I meant that it would pee me off to be thought of as one generic group with same feelings etc

Worriedmummybekind · 23/11/2018 16:55

Swansandducks - fair point. Was trying to honest to a direct question. Apologies if it upset anyone.

WorraLiberty · 23/11/2018 16:55

Clothrabbit I'm pretty sure if specific experience of the actual problem was necessary, the woman wouldn't have said what she did. She would probably have said to everyone in the room "Unless you have experience of XYZ" you can't understand.

She's obviously talking about the depth of emotion...not the actual problem itself.

drspouse · 23/11/2018 16:58

I felt sad and angry about bad things happening to children before I had any.
I feel upset and worried about things my older DN is going through, which my DCs won't go through (because we are not opting out of things that will benefit our DCs on principle like my DB is).

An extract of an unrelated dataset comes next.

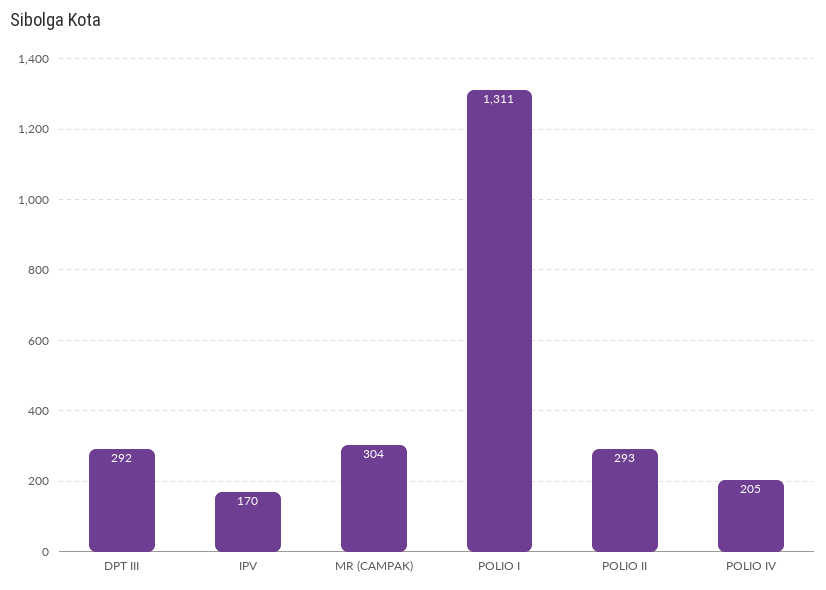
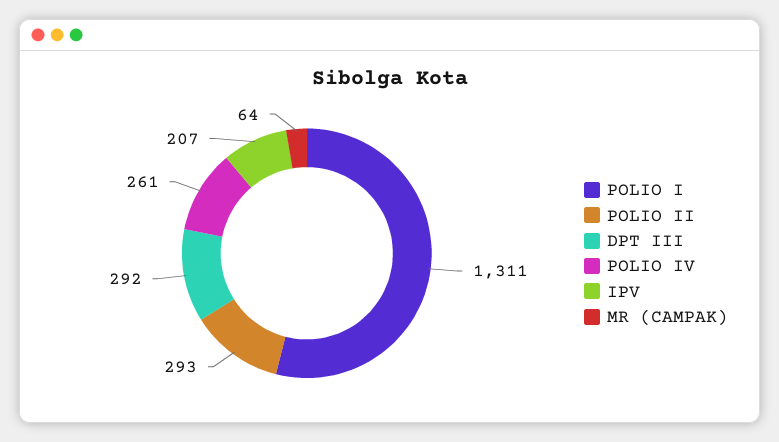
IPV: 170 -> 207
MR (CAMPAK): 304 -> 64
POLIO IV: 205 -> 261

I felt like that before I had my own DCs.

abacucat · 23/11/2018 16:58

*Not only that but it always makes me smile when parents of under 1s talk about how easy it is. If you have a sleeper without feeding issues, it really can be.

Just wait until the school years start.
And the then teenage years.
And then the university years...*

You do know some mothers do have easy children?

captainproton · 23/11/2018 17:00

I think anyone who has experienced miscarriage or stillbirth and unfortunately not yet had a successful pregnancy probably understand much more than people realise. IMO the moment you become pregnant your whole focus and purpose changes to that tiny little bean growing inside us.

Geekster1963 · 23/11/2018 17:01

Yes she was tactless OP. If not entirely wrong.

I had six miscarriages before we had DD and people were often tactless the amount of times people asked if we wanted to have children (to be fair they didn’t know about the miscarriages), broke my heart. I wanted to say ‘desperately’, but didn’t want to explain it to them.

I think when you have lost babies and or are trying to convince these kind of comments hurt even more. I can understand why it upset you.

I wish you good luck with conceiving and your next pregnancy.